SECOND PART
CHAPTER 16: Shortage of Air
(continued)
"Professor Aronnax," he told me, "this calls for heroic measures,
or we'll be sealed up in this solidified water as if it were cement."
"Yes!" I said. "But what can we do?"
"Oh," he exclaimed, "if only my Nautilus were strong enough to stand
that much pressure without being crushed!"
"Well?" I asked, not catching the captain's meaning.
"Don't you understand," he went on, "that the congealing of this
water could come to our rescue? Don't you see that by solidifying,
it could burst these tracts of ice imprisoning us, just as its freezing
can burst the hardest stones? Aren't you aware that this force could
be the instrument of our salvation rather than our destruction?"
"Yes, captain, maybe so. But whatever resistance to crushing
the Nautilus may have, it still couldn't stand such dreadful pressures,
and it would be squashed as flat as a piece of sheet iron."
"I know it, sir. So we can't rely on nature to rescue us,
only our own efforts. We must counteract this solidification.
We must hold it in check.

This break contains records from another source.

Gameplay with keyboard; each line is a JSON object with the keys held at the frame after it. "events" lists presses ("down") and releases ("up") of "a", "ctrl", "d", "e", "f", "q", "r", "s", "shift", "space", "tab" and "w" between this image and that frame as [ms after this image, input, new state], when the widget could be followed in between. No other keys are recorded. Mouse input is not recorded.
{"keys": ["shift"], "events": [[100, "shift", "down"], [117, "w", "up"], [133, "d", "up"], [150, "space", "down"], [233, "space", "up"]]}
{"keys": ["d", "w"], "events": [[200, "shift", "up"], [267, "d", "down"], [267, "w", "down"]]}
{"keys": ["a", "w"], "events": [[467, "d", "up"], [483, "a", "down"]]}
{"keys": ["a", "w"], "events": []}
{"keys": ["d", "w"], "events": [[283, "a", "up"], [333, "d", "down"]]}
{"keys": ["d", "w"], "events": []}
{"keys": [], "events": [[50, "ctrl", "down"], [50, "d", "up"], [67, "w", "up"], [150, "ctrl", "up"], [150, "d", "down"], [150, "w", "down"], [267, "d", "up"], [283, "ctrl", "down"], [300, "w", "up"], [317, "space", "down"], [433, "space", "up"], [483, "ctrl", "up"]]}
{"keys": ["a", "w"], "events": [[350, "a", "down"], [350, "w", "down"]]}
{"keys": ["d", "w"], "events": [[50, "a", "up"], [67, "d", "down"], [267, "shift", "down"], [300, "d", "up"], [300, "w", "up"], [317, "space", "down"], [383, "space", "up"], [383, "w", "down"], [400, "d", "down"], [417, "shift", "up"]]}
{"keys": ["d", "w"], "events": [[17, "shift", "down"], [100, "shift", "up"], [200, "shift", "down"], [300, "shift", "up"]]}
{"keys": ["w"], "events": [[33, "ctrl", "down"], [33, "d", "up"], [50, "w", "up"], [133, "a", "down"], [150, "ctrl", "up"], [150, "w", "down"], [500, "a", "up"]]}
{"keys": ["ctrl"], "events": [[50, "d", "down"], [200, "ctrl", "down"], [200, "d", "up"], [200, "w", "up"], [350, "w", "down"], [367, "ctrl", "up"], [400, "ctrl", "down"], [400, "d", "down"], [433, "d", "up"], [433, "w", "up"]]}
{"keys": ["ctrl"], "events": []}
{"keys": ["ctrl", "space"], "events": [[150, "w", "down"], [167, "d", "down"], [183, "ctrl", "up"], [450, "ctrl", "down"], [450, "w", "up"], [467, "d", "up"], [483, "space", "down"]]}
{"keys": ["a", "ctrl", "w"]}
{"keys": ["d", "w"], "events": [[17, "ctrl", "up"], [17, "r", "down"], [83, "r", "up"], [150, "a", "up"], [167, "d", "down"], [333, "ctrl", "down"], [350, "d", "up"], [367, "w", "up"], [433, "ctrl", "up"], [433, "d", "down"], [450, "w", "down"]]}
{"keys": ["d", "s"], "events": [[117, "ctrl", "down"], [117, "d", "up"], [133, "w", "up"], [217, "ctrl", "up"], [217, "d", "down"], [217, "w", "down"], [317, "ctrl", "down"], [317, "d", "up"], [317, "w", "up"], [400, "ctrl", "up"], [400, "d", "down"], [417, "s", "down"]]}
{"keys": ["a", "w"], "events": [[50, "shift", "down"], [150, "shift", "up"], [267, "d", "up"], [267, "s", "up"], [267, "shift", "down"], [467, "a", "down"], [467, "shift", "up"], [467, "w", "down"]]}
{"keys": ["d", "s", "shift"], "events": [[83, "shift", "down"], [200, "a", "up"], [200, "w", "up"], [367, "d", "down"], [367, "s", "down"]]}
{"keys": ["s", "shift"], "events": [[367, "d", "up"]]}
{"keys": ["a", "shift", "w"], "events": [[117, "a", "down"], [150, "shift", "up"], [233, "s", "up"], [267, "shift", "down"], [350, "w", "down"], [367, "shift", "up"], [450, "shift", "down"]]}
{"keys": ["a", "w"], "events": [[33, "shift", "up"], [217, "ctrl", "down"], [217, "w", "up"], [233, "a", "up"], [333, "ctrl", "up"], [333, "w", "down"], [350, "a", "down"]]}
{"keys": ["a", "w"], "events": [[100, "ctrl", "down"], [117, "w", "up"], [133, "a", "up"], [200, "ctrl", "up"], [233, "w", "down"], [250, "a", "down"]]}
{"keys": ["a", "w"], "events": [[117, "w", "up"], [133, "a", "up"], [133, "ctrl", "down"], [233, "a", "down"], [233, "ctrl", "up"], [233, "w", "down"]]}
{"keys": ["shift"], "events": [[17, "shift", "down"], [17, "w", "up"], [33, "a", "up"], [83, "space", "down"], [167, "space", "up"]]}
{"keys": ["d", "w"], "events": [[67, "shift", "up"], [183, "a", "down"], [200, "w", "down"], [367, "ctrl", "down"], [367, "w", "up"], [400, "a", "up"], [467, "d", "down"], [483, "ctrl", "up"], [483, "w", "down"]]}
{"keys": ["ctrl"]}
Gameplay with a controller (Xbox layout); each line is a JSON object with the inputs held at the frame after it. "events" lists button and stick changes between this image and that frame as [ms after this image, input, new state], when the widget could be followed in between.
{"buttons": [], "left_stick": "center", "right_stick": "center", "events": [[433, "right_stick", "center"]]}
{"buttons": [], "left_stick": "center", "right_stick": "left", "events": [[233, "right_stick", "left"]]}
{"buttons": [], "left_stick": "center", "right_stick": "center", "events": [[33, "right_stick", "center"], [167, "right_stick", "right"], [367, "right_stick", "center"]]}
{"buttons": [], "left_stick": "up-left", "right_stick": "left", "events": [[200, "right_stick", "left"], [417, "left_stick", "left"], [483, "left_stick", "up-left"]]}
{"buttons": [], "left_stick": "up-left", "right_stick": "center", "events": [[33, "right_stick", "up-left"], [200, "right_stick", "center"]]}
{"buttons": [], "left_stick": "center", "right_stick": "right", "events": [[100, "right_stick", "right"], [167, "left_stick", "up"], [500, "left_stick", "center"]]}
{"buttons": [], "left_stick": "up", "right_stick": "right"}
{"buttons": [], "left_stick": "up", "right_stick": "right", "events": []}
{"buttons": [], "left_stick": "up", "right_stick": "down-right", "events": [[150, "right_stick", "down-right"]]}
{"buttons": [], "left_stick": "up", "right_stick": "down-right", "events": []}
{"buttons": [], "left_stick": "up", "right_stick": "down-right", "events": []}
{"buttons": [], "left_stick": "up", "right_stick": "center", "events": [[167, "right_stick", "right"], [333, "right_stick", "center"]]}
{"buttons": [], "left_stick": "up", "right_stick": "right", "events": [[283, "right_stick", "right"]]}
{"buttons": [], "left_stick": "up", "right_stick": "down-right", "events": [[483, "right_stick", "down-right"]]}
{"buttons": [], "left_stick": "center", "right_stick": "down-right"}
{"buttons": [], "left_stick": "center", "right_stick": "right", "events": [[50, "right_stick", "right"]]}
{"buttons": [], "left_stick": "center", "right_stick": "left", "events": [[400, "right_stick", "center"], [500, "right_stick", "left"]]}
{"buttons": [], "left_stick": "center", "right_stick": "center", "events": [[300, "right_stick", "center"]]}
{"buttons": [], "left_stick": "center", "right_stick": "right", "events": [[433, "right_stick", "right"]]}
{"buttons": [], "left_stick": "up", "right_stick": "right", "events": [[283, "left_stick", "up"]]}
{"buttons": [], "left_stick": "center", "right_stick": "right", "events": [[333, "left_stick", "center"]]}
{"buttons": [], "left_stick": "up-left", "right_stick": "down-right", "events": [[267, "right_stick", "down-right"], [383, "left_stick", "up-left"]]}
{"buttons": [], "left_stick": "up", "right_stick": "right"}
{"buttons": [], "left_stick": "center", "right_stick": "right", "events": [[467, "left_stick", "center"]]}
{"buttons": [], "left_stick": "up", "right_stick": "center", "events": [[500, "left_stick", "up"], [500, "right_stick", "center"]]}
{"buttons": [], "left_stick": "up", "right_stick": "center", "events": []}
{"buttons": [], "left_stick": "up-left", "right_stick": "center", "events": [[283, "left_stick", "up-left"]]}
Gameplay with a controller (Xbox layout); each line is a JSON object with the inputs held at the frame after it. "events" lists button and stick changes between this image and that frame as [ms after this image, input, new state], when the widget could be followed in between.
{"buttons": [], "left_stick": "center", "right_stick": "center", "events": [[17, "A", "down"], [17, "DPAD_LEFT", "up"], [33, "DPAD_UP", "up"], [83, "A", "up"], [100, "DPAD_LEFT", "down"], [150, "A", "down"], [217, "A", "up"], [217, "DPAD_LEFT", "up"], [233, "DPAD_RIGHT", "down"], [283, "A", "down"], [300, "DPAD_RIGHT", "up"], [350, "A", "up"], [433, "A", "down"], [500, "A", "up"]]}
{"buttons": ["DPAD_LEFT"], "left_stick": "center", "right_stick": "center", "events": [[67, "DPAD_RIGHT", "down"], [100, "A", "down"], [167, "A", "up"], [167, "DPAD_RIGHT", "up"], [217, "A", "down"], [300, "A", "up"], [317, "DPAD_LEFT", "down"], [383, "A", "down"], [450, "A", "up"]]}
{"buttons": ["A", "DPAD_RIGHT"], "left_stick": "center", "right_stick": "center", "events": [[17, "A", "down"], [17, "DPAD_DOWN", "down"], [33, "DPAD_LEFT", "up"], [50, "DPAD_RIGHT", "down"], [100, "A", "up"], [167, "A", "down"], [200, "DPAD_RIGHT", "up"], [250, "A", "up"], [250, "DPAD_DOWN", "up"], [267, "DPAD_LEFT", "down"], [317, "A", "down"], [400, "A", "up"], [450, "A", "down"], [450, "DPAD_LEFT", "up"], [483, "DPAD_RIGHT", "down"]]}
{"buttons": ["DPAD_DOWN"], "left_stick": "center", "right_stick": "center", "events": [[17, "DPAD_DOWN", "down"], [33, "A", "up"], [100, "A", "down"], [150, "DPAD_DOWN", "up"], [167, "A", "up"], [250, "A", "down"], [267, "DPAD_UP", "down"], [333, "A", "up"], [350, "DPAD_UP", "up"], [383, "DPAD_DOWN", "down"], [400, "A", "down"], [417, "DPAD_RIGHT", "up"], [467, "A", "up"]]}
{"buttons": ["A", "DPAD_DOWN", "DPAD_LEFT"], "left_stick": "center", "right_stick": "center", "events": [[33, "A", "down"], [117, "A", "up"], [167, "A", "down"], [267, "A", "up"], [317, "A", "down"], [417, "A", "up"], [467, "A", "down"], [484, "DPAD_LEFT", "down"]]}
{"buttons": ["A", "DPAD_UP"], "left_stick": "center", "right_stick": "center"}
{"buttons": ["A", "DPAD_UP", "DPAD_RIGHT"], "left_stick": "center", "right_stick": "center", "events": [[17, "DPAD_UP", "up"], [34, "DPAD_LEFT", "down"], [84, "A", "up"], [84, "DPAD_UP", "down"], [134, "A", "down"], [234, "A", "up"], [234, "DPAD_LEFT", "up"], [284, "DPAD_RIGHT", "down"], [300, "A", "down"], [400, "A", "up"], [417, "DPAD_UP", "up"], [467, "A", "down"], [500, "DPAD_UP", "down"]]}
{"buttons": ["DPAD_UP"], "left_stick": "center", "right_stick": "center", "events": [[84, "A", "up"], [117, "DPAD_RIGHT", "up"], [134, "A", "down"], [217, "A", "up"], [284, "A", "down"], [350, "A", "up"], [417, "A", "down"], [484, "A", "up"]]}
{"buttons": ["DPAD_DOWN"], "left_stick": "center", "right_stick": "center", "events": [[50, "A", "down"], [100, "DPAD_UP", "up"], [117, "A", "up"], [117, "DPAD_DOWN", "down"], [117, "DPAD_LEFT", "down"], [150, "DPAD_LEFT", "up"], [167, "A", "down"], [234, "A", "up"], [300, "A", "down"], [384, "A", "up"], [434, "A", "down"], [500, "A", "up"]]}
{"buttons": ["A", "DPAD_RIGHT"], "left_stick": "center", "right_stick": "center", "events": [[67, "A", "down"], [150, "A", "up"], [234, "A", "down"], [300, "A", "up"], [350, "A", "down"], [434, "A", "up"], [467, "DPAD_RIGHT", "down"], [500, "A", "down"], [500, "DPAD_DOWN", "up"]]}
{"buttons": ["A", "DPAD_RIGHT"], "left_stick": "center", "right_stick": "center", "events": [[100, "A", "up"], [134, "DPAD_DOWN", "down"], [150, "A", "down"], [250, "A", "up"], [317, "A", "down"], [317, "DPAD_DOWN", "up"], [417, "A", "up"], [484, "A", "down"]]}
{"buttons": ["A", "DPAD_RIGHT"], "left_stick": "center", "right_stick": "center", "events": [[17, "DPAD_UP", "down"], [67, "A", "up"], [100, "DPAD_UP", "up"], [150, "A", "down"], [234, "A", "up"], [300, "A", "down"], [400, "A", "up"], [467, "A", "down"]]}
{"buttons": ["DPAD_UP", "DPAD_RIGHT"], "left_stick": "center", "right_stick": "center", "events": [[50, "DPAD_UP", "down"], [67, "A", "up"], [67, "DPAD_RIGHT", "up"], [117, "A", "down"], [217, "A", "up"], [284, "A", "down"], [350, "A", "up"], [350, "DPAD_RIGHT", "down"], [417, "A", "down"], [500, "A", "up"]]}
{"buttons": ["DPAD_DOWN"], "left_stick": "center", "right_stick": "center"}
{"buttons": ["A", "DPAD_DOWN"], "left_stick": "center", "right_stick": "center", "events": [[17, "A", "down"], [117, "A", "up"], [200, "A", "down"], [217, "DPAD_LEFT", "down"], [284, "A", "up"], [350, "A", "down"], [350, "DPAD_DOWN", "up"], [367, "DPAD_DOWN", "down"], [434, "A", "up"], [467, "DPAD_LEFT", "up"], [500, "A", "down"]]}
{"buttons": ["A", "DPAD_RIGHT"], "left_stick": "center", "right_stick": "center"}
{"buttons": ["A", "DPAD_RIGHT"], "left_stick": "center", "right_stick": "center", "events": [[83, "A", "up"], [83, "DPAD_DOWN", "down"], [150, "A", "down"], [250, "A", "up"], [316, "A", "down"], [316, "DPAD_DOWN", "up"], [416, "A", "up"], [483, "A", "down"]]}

Not only are the side walls closing in,
but there aren't ten feet of water ahead or astern of the Nautilus.
All around us, this freeze is gaining fast."
"How long," I asked, "will the oxygen in the air tanks enable us
to breathe on board?"
The captain looked me straight in the eye.
"After tomorrow," he said, "the air tanks will be empty!"
I broke out in a cold sweat. But why should I have been
startled by this reply? On March 22 the Nautilus had dived
under the open waters at the pole. It was now the 26th.
We had lived off the ship's stores for five days!
And all remaining breathable air had to be saved for the workmen.
Even today as I write these lines, my sensations are so intense
that an involuntary terror sweeps over me, and my lungs still seem
short of air!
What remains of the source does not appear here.